TOKYO, Jan. 14 (Xinhua) -- Japan's current account surplus surged 75.0 percent in November on year owing to a slump in imports amid a drop in prices for crude oil and petroleum product prices, the government said in a report on Tuesday.
Japan logged a current account surplus of 1.44 trillion yen (13 billion U.S. dollars), in the recording period, marking the 65th successive month the current account has been in surplus, the finance ministry said.
The ministry also said in its preliminary report that the country's goods trade deficit dropped 99.5 percent from a year earlier to 2.5 billion yen (22.7 million U.S. dollars) in the reporting period.
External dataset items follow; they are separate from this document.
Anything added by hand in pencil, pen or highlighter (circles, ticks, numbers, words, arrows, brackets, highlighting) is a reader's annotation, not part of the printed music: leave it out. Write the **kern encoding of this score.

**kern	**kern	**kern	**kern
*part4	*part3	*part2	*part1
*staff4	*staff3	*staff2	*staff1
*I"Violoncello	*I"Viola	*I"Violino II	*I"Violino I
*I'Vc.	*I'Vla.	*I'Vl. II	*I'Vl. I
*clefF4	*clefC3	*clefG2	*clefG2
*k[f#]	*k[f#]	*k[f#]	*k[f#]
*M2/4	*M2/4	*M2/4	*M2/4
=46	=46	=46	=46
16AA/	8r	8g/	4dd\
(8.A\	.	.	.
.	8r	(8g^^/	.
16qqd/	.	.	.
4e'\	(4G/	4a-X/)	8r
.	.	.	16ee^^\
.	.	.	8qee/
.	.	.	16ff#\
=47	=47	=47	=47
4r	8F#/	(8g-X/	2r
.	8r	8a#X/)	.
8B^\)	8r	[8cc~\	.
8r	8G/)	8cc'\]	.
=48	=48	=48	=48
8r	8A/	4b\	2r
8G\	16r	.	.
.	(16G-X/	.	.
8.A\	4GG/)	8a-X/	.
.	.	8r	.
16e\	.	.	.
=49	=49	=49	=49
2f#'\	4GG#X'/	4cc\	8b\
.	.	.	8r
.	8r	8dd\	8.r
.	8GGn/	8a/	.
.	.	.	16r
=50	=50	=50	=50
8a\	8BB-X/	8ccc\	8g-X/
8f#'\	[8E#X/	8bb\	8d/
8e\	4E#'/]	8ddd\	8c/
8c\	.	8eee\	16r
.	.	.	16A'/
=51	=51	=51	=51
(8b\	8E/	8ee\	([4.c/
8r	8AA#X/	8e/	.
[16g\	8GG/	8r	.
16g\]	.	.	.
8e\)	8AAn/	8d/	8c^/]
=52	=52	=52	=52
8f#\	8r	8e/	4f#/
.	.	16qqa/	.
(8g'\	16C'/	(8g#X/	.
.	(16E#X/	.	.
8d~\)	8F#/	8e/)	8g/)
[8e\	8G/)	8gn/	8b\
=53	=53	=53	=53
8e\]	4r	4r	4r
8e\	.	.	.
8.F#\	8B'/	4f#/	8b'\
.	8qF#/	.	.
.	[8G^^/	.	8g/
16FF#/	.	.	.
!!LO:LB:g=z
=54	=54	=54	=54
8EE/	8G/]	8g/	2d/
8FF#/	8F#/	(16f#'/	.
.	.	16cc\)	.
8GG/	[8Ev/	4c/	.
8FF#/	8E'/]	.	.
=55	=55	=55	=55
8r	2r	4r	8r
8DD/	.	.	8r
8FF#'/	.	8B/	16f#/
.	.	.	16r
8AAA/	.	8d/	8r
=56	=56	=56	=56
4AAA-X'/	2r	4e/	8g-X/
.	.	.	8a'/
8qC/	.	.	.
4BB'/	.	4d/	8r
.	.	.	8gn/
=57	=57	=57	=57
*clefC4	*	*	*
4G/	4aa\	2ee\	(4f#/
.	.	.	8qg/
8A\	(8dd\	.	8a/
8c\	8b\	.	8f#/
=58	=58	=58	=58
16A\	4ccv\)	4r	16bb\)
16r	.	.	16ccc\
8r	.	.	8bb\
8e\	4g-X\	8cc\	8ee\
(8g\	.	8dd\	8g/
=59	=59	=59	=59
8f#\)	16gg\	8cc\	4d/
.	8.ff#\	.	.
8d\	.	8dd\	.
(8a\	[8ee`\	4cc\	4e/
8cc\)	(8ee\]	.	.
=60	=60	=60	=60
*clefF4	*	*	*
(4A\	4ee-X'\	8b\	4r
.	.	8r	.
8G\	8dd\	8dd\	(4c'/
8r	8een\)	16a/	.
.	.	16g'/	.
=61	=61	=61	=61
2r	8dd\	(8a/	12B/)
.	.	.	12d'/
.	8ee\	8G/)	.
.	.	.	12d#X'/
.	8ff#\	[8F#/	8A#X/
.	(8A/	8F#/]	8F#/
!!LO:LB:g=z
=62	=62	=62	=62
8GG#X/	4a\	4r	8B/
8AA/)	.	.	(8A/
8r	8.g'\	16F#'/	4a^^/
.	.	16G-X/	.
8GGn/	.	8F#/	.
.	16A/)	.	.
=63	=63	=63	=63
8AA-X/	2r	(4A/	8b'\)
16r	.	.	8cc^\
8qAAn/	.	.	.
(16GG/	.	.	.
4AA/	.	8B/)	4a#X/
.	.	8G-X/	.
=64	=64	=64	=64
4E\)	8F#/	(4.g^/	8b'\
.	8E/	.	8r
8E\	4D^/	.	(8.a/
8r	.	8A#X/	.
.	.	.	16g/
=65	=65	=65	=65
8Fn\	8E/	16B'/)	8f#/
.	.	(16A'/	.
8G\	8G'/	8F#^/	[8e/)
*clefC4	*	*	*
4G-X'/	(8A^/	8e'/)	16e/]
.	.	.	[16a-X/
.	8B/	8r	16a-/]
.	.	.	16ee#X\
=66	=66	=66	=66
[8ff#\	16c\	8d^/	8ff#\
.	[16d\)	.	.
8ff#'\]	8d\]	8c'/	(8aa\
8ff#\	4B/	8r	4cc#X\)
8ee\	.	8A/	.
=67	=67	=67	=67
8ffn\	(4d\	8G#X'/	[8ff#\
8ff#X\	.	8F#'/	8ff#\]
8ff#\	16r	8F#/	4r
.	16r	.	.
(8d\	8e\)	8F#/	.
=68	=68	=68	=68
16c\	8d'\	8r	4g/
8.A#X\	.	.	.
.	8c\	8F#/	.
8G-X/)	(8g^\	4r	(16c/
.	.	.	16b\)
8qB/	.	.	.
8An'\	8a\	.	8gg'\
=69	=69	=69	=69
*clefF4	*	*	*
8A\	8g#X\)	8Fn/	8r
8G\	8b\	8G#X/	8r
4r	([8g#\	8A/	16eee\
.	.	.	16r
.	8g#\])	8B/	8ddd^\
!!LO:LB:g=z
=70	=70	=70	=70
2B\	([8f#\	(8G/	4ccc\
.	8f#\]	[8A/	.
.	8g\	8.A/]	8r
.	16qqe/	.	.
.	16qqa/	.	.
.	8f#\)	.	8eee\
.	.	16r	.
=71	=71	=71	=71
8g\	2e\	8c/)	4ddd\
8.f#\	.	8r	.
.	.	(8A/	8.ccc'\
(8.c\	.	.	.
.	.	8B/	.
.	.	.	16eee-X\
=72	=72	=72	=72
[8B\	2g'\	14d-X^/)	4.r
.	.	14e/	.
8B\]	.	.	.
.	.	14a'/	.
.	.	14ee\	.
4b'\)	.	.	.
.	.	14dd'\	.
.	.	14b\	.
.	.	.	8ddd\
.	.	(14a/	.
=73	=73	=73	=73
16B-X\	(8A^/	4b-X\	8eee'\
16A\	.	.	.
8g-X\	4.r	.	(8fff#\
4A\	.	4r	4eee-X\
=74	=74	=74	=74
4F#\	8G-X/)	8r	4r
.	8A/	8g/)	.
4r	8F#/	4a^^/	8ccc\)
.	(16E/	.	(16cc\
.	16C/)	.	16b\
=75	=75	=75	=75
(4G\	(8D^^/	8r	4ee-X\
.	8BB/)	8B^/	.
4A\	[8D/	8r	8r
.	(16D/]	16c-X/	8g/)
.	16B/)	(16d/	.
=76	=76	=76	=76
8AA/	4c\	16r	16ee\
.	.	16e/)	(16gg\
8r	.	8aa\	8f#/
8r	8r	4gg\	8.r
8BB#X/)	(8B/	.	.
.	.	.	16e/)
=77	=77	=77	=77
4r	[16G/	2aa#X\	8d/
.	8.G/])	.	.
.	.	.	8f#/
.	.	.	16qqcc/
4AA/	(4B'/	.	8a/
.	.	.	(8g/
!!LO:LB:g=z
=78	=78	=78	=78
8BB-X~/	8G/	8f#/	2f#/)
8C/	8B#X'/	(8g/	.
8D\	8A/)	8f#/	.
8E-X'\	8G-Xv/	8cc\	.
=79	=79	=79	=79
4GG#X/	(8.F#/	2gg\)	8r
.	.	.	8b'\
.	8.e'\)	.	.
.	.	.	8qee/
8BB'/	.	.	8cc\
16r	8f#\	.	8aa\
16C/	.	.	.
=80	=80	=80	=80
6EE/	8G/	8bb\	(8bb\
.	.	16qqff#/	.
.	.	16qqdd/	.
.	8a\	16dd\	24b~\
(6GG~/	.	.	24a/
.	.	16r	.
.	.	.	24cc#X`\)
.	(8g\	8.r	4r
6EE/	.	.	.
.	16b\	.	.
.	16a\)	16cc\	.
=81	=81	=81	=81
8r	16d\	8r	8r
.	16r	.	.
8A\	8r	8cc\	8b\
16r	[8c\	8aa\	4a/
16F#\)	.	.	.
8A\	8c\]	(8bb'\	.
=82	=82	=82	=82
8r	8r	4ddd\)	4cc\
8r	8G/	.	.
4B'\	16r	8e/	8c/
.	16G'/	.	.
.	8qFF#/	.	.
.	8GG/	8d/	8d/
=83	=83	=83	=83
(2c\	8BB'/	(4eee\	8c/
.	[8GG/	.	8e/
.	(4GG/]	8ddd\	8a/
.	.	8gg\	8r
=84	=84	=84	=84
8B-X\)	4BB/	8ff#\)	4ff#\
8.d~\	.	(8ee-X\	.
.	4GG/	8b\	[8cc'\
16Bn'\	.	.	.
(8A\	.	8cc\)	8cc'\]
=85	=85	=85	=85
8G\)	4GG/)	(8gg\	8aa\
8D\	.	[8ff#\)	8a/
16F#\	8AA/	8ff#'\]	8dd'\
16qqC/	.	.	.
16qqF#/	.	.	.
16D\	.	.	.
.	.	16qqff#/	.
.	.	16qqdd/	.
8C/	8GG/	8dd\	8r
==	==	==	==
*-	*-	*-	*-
Exports fell 10.2 percent to 6.24 trillion yen (56.7 billion U.S. dollars), owing in part to a decline in demand from the United States, while imports tumbled 16.6 percent to 6.25 trillion yen (56.8 billion U.S. dollars), amid a decline in crude oil and petroleum product prices.
Services trade, meanwhile, tripled to stand at a surplus of 163 billion yen (1.4 billion U.S. dollars), in the reporting period, the ministry said.
Japan's primary income, which reflects returns on investments made overseas, logged a surplus of 1.46 trillion yen (13.2 billion U.S. dollars), the government's figures also showed.
Japan's current account surplus is one of the broadest measures of its trade with the rest of the world.
The data is keenly eyed by the Bank of Japan and the finance ministry ahead of new potential policy changes or monetary easing or tapering measures.
In Japan, the current account surplus increases the nation's net foreign assets by the corresponding amount, and a current account deficit does the reverse.
Both the Japanese government and private payments are included in the calculation and it is called the current account because goods and services are generally consumed in the current period.